Она дожевывала последний кусочек, когда на нее навалилась всепоглощающая усталость. Она вымокла и продрогла, и у нее болела каждая косточка. Ах, как ей хотелось бы просто натянуть на себя свое одеяло, завернуться в него и закрыть глаза! Но Риллер велел ей отнести на камбуз котел, и не стоит откладывать это на потом, когда-де она немного поспит. Это будет расценено как уклонение от своих обязанностей. Риллер, может, и предпочтет не заметить… но если он не предпочтет… или кок что-нибудь вякнет… кабы еще не вздули линьком!
Этого она никак не могла допустить. Она издала нечто, очень напоминавшее всхлип, и с котлом в руках выбралась из своего закутка.
Чтобы добраться до камбуза, ей снова пришлось пересекать открытую палубу, где все так же нещадно «мыло» из-за борта. Альтия умудрилась проскочить в два приема, держа котел не менее крепко, чем она сама держалась за леера. Если она упустит котел, то скоро пожалеет, что и сама не прыгнула за ним следом!

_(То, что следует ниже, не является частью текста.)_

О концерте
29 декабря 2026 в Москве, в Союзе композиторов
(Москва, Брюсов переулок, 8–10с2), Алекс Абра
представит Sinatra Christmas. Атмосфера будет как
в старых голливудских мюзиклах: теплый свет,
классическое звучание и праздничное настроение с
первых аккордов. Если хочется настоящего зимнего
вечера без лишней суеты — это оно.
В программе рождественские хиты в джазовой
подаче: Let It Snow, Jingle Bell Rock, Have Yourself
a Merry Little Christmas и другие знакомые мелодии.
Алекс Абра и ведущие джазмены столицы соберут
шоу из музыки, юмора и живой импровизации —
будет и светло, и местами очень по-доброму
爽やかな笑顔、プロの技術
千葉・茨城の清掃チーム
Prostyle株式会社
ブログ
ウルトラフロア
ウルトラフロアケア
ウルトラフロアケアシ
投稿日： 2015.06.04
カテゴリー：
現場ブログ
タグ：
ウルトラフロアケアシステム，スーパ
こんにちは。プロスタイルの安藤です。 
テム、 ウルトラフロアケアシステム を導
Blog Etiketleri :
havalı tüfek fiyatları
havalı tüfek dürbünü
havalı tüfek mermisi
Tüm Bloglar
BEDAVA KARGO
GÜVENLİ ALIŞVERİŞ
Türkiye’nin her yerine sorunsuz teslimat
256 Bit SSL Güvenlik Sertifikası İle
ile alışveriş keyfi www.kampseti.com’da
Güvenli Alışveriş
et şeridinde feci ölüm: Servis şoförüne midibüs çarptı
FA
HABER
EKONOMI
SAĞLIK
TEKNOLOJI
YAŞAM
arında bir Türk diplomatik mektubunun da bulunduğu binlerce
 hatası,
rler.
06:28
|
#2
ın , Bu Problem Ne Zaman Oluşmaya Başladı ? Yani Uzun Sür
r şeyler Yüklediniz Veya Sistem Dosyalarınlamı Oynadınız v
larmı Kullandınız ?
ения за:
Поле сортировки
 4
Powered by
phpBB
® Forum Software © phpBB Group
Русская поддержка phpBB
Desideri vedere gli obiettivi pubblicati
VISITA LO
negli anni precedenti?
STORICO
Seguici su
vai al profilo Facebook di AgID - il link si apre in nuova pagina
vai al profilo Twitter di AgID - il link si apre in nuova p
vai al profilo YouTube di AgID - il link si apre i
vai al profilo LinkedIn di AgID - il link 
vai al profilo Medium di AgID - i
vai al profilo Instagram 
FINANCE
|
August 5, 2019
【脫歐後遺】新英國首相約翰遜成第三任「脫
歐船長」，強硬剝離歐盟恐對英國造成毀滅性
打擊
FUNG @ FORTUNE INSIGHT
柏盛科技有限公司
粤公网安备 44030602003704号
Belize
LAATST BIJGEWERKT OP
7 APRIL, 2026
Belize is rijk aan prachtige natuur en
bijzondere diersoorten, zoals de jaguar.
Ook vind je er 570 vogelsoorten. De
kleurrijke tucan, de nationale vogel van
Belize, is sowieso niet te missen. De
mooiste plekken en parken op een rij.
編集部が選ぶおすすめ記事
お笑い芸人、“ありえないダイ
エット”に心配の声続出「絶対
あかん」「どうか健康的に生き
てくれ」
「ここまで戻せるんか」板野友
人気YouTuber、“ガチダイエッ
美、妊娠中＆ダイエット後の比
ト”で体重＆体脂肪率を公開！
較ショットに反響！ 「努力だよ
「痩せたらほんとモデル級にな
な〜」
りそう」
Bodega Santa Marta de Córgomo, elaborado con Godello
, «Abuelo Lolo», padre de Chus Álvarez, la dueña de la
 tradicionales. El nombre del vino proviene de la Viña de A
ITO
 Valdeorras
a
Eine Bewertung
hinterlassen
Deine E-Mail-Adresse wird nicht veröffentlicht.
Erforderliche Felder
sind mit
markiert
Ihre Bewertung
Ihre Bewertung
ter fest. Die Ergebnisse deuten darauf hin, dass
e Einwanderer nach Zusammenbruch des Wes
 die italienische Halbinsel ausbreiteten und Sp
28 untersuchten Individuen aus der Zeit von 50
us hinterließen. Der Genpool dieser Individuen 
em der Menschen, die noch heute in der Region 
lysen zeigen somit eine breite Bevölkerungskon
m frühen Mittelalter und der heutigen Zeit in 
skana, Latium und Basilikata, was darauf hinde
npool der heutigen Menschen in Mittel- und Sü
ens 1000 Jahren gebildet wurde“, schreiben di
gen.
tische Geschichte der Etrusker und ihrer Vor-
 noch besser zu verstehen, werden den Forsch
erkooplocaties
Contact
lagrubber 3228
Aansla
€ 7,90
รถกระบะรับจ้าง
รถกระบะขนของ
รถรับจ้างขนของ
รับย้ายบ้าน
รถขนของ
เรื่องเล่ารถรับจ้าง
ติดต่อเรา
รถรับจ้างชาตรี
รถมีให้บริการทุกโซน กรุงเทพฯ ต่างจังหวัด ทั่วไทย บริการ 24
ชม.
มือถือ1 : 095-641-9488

Ей пришлось долго пинать и колошматить дверь камбуза: недоумок кок додумался запереть ее изнутри. Наконец, недовольно хмурясь, он впустил ее. Она молча сунула ему котел, изо всех сил стараясь не слишком алчно смотреть на огонь, жарко горевший у кока за спиной. Тем, кто пользовался благосклонностью кока, разрешалось задерживаться здесь и греться в тепле. Особо приближенные имели право повесить здесь на просушку рубаху или штаны — только здесь их можно было вполне избавить от сырости. Альтия в число избранных, увы, не входила. Кок выдворил ее, едва она поставила на пол котел.